-------- DATA SHOWN

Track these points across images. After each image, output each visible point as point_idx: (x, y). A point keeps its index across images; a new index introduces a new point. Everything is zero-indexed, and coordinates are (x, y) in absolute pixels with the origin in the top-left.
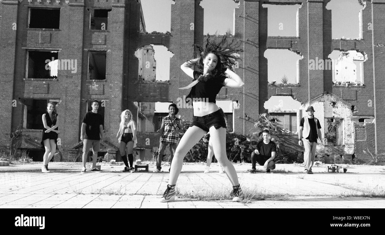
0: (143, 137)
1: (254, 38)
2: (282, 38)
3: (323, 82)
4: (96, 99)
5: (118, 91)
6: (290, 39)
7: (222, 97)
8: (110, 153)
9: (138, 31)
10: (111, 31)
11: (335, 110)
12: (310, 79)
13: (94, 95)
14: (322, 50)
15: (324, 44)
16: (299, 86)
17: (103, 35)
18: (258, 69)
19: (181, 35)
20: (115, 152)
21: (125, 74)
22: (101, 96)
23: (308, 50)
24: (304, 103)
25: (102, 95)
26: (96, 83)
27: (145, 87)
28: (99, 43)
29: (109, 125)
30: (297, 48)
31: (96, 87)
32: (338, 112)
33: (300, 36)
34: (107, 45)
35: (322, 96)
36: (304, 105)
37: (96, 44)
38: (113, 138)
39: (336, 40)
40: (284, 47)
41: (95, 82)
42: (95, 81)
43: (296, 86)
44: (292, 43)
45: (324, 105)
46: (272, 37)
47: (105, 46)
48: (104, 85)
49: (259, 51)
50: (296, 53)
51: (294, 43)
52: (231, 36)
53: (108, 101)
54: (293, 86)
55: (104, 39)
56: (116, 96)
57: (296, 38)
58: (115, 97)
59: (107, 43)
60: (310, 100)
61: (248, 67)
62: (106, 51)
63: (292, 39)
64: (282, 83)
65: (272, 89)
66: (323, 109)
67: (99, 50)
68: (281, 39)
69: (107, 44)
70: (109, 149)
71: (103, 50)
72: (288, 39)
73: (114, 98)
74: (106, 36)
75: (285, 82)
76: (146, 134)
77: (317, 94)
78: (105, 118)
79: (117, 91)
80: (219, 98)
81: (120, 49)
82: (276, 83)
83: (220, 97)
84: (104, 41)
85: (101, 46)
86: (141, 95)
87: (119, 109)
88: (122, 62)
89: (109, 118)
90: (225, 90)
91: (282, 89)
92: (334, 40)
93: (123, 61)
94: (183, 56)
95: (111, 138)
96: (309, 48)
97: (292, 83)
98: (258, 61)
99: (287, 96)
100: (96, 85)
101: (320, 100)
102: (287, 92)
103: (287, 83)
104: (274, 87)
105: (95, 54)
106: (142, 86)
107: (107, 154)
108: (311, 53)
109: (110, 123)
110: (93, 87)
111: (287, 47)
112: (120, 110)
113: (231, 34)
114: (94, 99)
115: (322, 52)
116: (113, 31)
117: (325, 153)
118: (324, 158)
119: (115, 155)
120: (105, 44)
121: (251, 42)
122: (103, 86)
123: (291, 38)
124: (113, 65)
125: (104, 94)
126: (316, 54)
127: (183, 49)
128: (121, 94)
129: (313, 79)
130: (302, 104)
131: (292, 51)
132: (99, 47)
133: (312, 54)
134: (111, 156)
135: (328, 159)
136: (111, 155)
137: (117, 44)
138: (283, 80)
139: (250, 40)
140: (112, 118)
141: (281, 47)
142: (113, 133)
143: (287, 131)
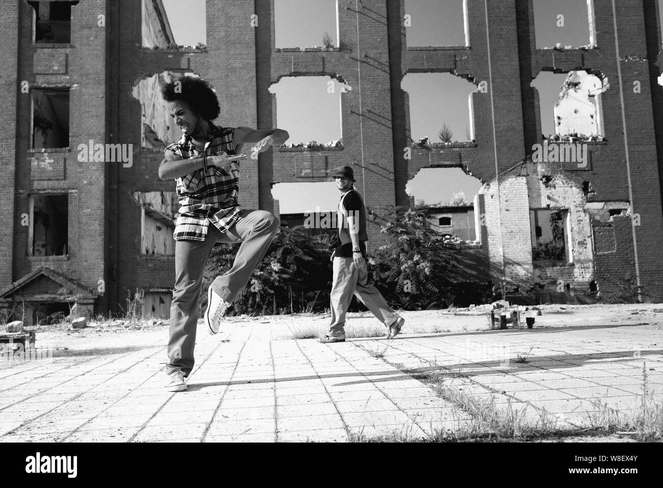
0: (155, 265)
1: (378, 51)
2: (437, 50)
3: (523, 137)
4: (49, 189)
5: (97, 170)
6: (452, 52)
7: (318, 175)
8: (80, 304)
9: (137, 45)
10: (77, 45)
11: (550, 191)
12: (496, 132)
13: (45, 180)
14: (518, 71)
15: (520, 60)
16: (475, 145)
17: (61, 54)
18: (389, 115)
19: (228, 50)
20: (91, 301)
21: (111, 135)
22: (58, 182)
23: (488, 73)
24: (487, 180)
25: (62, 180)
26: (48, 156)
27: (155, 160)
28: (53, 70)
29: (79, 243)
30: (468, 69)
31: (49, 163)
32: (556, 197)
33: (470, 44)
34: (70, 76)
35: (523, 164)
36: (488, 185)
37: (47, 74)
38: (87, 271)
39: (544, 50)
40: (440, 67)
41: (46, 154)
42: (45, 152)
43: (469, 147)
44: (456, 61)
45: (528, 183)
46: (416, 48)
47: (68, 77)
48: (65, 160)
49: (391, 79)
50: (465, 79)
51: (461, 60)
52: (331, 49)
53: (76, 193)
54: (462, 146)
55: (64, 63)
56: (93, 182)
57: (464, 49)
58: (90, 184)
59: (71, 70)
60: (498, 174)
61: (370, 111)
62: (69, 88)
63: (456, 52)
64: (442, 142)
65: (420, 154)
66: (527, 191)
67: (53, 86)
68: (434, 52)
69: (70, 73)
70: (78, 296)
71: (62, 85)
72: (449, 52)
73: (89, 187)
74: (67, 55)
75: (447, 139)
76: (160, 260)
77: (513, 161)
78: (70, 229)
79: (94, 170)
80: (313, 177)
81: (99, 83)
82: (428, 141)
83: (315, 175)
84: (64, 67)
85: (59, 77)
86: (147, 177)
87: (99, 207)
88: (102, 110)
89: (79, 228)
90: (324, 160)
91: (442, 154)
92: (540, 50)
93: (106, 108)
94: (234, 94)
95: (82, 270)
96: (491, 67)
97: (461, 141)
98: (388, 98)
99: (453, 168)
100: (50, 159)
101: (520, 174)
102: (452, 159)
103: (450, 141)
104: (424, 150)
105: (53, 96)
106: (151, 158)
107: (75, 305)
108: (495, 78)
109: (80, 240)
110: (43, 164)
111: (447, 67)
112: (102, 210)
113: (332, 44)
114: (45, 190)
115: (517, 75)
116: (81, 45)
117: (535, 282)
118: (533, 291)
119: (91, 307)
120: (66, 73)
121: (374, 59)
122: (63, 162)
123: (454, 49)
124: (83, 116)
125: (65, 178)
126: (507, 79)
127: (233, 79)
128: (103, 177)
129: (502, 131)
130: (483, 182)
131: (458, 76)
132: (53, 79)
133: (499, 80)
134: (84, 311)
135: (542, 294)
136: (84, 307)
137: (91, 72)
138: (443, 136)
139: (371, 55)
140: (85, 228)
141: (434, 67)
142: (86, 261)
143: (456, 240)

----------------

TASK PROMPT: Pull out every line of the data above that contains the word "images", treating uppercase and lowercase as different.

ANSWER:
Track these points across images. After each image, output each visible point as point_idx: (x, y). A point keeps its index across images; a new index introduces a new point. Everything is zero-indexed, and coordinates are (x, y) in absolute pixels with the origin in the top-left.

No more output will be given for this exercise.